___ Estratto della pagina ___

Sempre presenti al Cielo, gli alberi sono le creature più naturali del mondo; istintivi, spontanei. Creature senza peccato, si confidano ai venti, e li assolve la pioggia, il sole. Scrisse un poeta russo che agli alberi e non a noi è data la grandezza di una vita perfetta. Una intuizione, una verità poetica, ma insomma una verità. E se "vivere in alto" è vita perfetta, chi più degli alberi, liberi e sinceri? È ingiusto vederli solo sotto l’aspetto descrittivo per cavare un po’ di colore, un po’ di poesiuccia frivola, come fossero creature unicamente ornamentali che, a un fiato di vento o al lume di una luna, non fanno che ridere e parlare. Sono, viceversa, presenze serie, da vedere su un piano morale d’importanza religiosa. Sono presenze mistiche. Come dimenticare che il primo albero rappresentò addirittura la scienza del bene e del male? Altri furono intimamente uniti al destino degli uomini; e Virgilio e Dante ne hanno fatto corpi e custodi delle nostre tragiche anime. (Certo anche sotto un aspetto visivo gli alberi interessano. Basta uno – anche uno solo – a far paesaggio un esile pesco, un platano autorevole, un ippocastano che d’autunno s’indora e rifulge e illumina la notte).

___

*Obiettivi*
(a) Rispondi alle seguenti domande sul brano sugli alberi:
(i) A chi si confidano gli alberi?
(ii) Che cosa rappresentò il primo albero?
(iii) Quale albero d'autunno s'indora e rifulge?
(b) Scrivi il seguito del brano sugli alberi, cominciando dopo la sua ultima frase.
Il materiale riportato dopo non serve per svolgere i compiti.

___ Dati registrati ___

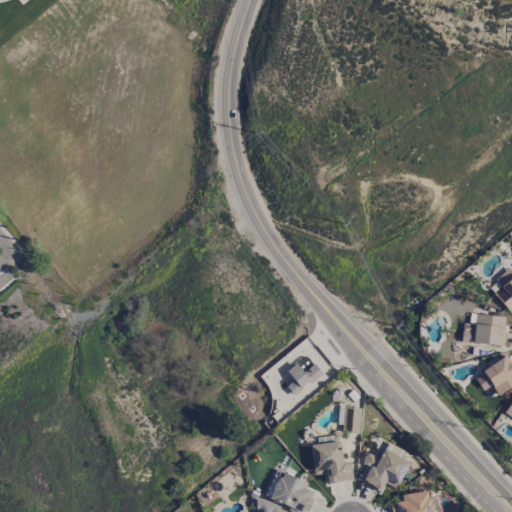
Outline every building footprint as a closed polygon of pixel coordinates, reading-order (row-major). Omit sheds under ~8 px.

___

*Risposte ai compiti*
(a)
(i) Ai venti.
(ii) La scienza del bene e del male.
(iii) L'ippocastano.

(b)
Chi scrive queste cose è Cesare Angelini, finissimo critico letterario e penna deliziosa. Ha scritto pure un libretto intitolato Lo Zodiaco composto da dodici poesie ciascuna dedicata a un mese dell’anno e dico questo a beneficio di quanti fossero intenzionati a leggerlo nella speranza di trovarci della astrologia a buon mercato. Ma Angelini, che era un sacerdote, era una persona seria.
Il popolo degli alberi mi ricorda anche il calviniano Cosimo Piovasco di Rondò che un bel giorno, era il 15 giugno del 1767, decise di trascorrere la sua vita fra le fronde degli alberi perché non voleva più ubbidire ai genitori. In quello stesso anno Carlo Antonio Pilati (1733-1802) dava alle stampe "Di una riforma d’Italia ossia dei mezzi di riformare i più cattivi costumi e le più perniciose leggi d’Italia". L’Italia non c’era ancora e già esisteva il malcostume italiano. Per poco Pilati non imitò Cosimo Piovasco fuggendo sugli alberi perché il suo libro fu messo all’indice. Anche allora, cari amici, dava parecchio fastidio dire la verità.

Franco Gàbici

 

La quercia di Renato Fucini è tratta da Le veglie di Neri.
La lunga citazione di Cesare Angelini si può leggere ne I frammenti del sabato, Milano, Garzanti, 1952.
Cosimo Piovasco di Rondò è il protagonista de Il barone rampante di Italo Calvino.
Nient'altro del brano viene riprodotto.